_DATASET CONTENT_.
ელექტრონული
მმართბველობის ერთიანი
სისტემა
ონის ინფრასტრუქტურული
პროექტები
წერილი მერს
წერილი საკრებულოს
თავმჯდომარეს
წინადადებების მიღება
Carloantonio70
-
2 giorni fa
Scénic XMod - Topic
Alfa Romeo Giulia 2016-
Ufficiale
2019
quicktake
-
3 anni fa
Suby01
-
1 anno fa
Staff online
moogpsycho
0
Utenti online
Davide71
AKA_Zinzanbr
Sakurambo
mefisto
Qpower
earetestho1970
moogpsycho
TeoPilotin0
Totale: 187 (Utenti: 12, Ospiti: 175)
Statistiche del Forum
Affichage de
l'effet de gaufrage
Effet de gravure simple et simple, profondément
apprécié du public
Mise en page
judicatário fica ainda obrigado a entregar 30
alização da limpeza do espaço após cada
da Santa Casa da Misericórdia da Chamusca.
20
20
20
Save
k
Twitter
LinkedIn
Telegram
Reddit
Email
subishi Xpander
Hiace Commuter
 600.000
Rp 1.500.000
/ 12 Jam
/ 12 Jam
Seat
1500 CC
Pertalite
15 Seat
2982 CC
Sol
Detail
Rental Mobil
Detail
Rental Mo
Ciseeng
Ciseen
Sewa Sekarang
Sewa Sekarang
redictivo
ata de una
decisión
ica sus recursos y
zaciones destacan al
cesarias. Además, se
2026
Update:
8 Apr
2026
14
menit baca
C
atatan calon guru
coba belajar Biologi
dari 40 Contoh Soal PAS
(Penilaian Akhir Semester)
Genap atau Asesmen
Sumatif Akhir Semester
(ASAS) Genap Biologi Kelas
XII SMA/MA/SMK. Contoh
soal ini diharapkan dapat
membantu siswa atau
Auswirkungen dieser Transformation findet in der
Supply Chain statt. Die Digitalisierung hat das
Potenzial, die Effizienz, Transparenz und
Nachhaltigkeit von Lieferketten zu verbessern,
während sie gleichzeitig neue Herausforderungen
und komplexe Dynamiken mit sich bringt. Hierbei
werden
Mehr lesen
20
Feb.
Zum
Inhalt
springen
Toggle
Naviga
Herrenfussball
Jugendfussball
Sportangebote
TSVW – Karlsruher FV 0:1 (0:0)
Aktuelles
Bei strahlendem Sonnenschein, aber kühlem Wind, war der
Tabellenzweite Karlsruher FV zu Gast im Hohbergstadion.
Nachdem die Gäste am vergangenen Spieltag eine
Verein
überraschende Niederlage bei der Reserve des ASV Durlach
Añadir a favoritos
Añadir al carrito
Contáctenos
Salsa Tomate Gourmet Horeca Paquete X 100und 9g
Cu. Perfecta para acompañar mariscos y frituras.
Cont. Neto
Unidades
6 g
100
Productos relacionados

_ASSIGNED TASK_.
Set down the entries again exactly as they are.

_RESPONSE AREA_.
ელექტრონული
მმართბველობის ერთიანი
სისტემა
ონის ინფრასტრუქტურული
პროექტები
წერილი მერს
წერილი საკრებულოს
თავმჯდომარეს
წინადადებების მიღება
Carloantonio70
-
2 giorni fa
Scénic XMod - Topic
Alfa Romeo Giulia 2016-
Ufficiale
2019
quicktake
-
3 anni fa
Suby01
-
1 anno fa
Staff online
moogpsycho
0
Utenti online
Davide71
AKA_Zinzanbr
Sakurambo
mefisto
Qpower
earetestho1970
moogpsycho
TeoPilotin0
Totale: 187 (Utenti: 12, Ospiti: 175)
Statistiche del Forum
Affichage de
l'effet de gaufrage
Effet de gravure simple et simple, profondément
apprécié du public
Mise en page
judicatário fica ainda obrigado a entregar 30
alização da limpeza do espaço após cada
da Santa Casa da Misericórdia da Chamusca.
20
20
20
Save
k
Twitter
LinkedIn
Telegram
Reddit
Email
subishi Xpander
Hiace Commuter
 600.000
Rp 1.500.000
/ 12 Jam
/ 12 Jam
Seat
1500 CC
Pertalite
15 Seat
2982 CC
Sol
Detail
Rental Mobil
Detail
Rental Mo
Ciseeng
Ciseen
Sewa Sekarang
Sewa Sekarang
redictivo
ata de una
decisión
ica sus recursos y
zaciones destacan al
cesarias. Además, se
2026
Update:
8 Apr
2026
14
menit baca
C
atatan calon guru
coba belajar Biologi
dari 40 Contoh Soal PAS
(Penilaian Akhir Semester)
Genap atau Asesmen
Sumatif Akhir Semester
(ASAS) Genap Biologi Kelas
XII SMA/MA/SMK. Contoh
soal ini diharapkan dapat
membantu siswa atau
Auswirkungen dieser Transformation findet in der
Supply Chain statt. Die Digitalisierung hat das
Potenzial, die Effizienz, Transparenz und
Nachhaltigkeit von Lieferketten zu verbessern,
während sie gleichzeitig neue Herausforderungen
und komplexe Dynamiken mit sich bringt. Hierbei
werden
Mehr lesen
20
Feb.
Zum
Inhalt
springen
Toggle
Naviga
Herrenfussball
Jugendfussball
Sportangebote
TSVW – Karlsruher FV 0:1 (0:0)
Aktuelles
Bei strahlendem Sonnenschein, aber kühlem Wind, war der
Tabellenzweite Karlsruher FV zu Gast im Hohbergstadion.
Nachdem die Gäste am vergangenen Spieltag eine
Verein
überraschende Niederlage bei der Reserve des ASV Durlach
Añadir a favoritos
Añadir al carrito
Contáctenos
Salsa Tomate Gourmet Horeca Paquete X 100und 9g
Cu. Perfecta para acompañar mariscos y frituras.
Cont. Neto
Unidades
6 g
100
Productos relacionados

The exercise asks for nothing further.